Wednesday, February 02, 2005

ClockTutorial #5: Circadian Organization

In the earliest days of chronobiology, the notion of circadian organization was quite simple. Somewhere inside the organism there was a clock. It was entrained by light via photoreceptors (e.g., the eye) and it drove the rhythms of various biochemical, physiological and behavioral events in the body:


Very soon this simple notion became difficult to sustain in light of new data. For instance, it was recognized early on that enviornmental cycles other than light are capable of entraining circadian rhtyhms. Cycles of environmental temperature and barometric pressure, sound (e.g., consepcific birdsong), and social cues have been shown to entrain circadian clocks in various organisms.


Next, it became apparant that there is more than one clock. For instance, in certain environmental conditions, the circadian rhtyhms would split into two components, each with a different endogenous period. In some organisms it appeared that the organization between multiple clocks was hierarchical, i.e., there was a master-pacemaker whose output was entraining a couple of slave-oscillators.


In other organisms, it appeared that the organization was non-hierarchical, i.e., the several clocks were of equal importance, each influencing all the others, and as a group generating an output that drives all the overt rhythms:

For instance, surgical deletions of potential pacemaking sites in birds revealed the equal importance of the pineal organ and the suprachiasmatic area (in the sparrow), or the retina of the eye and the SCN (in the quail), or the pineal, the eye and the SCN (in the pigeon).

In both the hierarchical and the non-hierarchical models, the various sensory modalities could either all affect only one of the pacemakers, or could be distributed, with for instance, one pacemaker receiving light information, another one being sensitive to temperature, yet another one entrainable by feeding schedules.

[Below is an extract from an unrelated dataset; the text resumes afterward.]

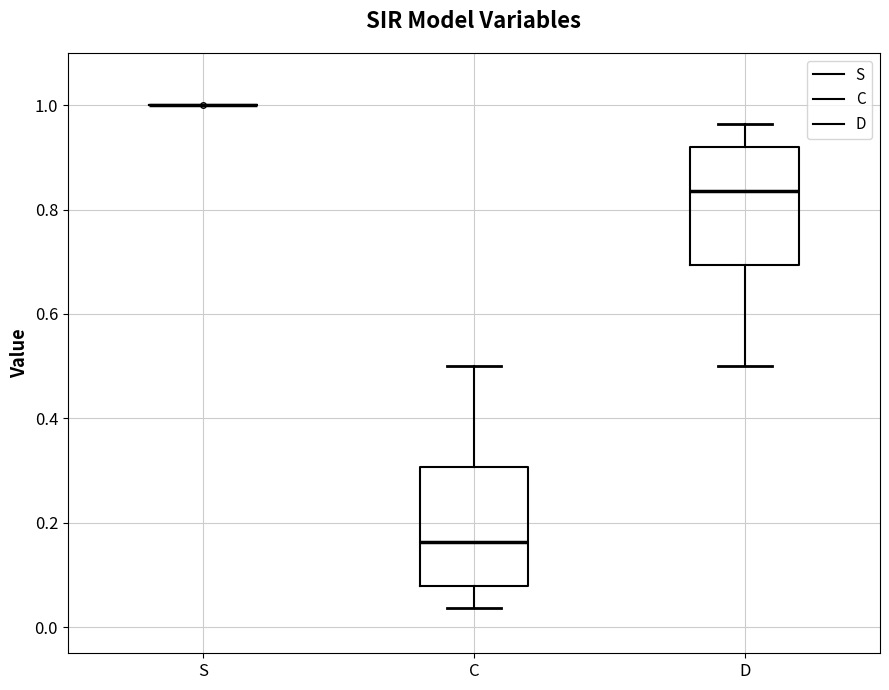

Reading left to right, transcribe this box plot: for each box, give where its median line is, the range the box spans, and where its two whiskers end, as read against the y-axis. The values are not printed on the chart, so give them approximately, as read against the axis.

S: box collapsed to a line at 1.00, whiskers 1.00 to 1.00
C: median 0.16, box 0.08 to 0.30, whiskers 0.04 to 0.50
D: median 0.84, box 0.70 to 0.92, whiskers 0.50 to 0.96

The next step was recognition that the information does not necessarily flow in just one direction: from the environment, via sensory systems, to the pacemakers, to the effector organs. It was realized that the clock also generates circadian rhythms in sensory sensitivity. For instance, the eye may be more sensitive to light during the night than during the day, or the ear more sensitive to sounds during the night than during the day. Actually, electroreception is the only sensory modality in which no circadian modulation was found so far.

Other forms of feedback were discovered later. For instance, a rhythm of hormone release from an effector organ could affect the pacemaker - a direct feedback. A behavioral response could feed back on the clock. For instance, in hamsters, circadian clock drives the daily rhtyhm of activity (wheel running), but wheel-running itself shifts the clock. An example of an indirect effect via environment would be a burrowing nocturnal animal that may have a circadian rhythm of activity that also determines its rhythm of exposure to entraining environmetal light cycles. This can be drawn as:


Finally, it was discovered quite recently that every cell in the body contains a clock, i.e., every cell is a peripheral (slave) oscillator. The mollecular machinery is very similar to the one in the pacemaker. However, removal of the pacemaker eliminates all overt rhythms, while removal of peripheral clocks does not. Transplantation of pacemaker tissues also transplants the phase and the period of all overt rhythms of the donor to the host, while transplantation of peripheral clocks leads the transplanted donor tissue to assume the period and phase of the host. When kept in a dish, peripheral clocks damp into arrhythmicity after just a few cycles, while pacemaker cells keep cycling indefinitelly (A piece of mammalian SCN has been cycling in vitro for more than two years - I don't know but it may be still cycling!).


This looks very complicated and it is. Circadian systems are quite complex. Almost all of the current research is devoted to figuring out the details: where are the pacemakers located, what are the molecular mechanisms for generation of circadian rhythms in pacemakers and peripheral oscillators, which pacemaker receieves sensory information from which sensory organs and by which mechanism, what is the chemical nature (neurotransmitters or hormones) of signals between various elements of the system, what are the biochemical cascades leading from the reception of sensory information to the clock machinery and from the clock to the cellular output, etc. And all of this is done in less than a dozen standard laboratory model organisms. This is expensive research and many feel that only NIH grants are substantial enough to cover the expenses. The NIH panellists are unlikely to be enlightened about the importance of evolution to medicine, thus there is, at present, preciously little research on evolutionary aspects of circadian clocks, e.g., comparison between related species, or tests of adaptive function. The new generations of students coming up through graduate school may never have to even think about evolutionary context of their own research, thus perpetuating this situation into the future. As I have argued before, it is neccessary for physiological and evolutionary research to be performed simultaneously, as evolutionary data inform which aspects of physiology are imprtant to study, and physiological data allow for better evolutionary analysis. It is a feedback loop, and a recipe for the fastest progress in the study in any area of biology. Stopping the loop by virtually eliminating one of the poles will inevitably slow down the rate of progress and lead many along blind alleys in their research.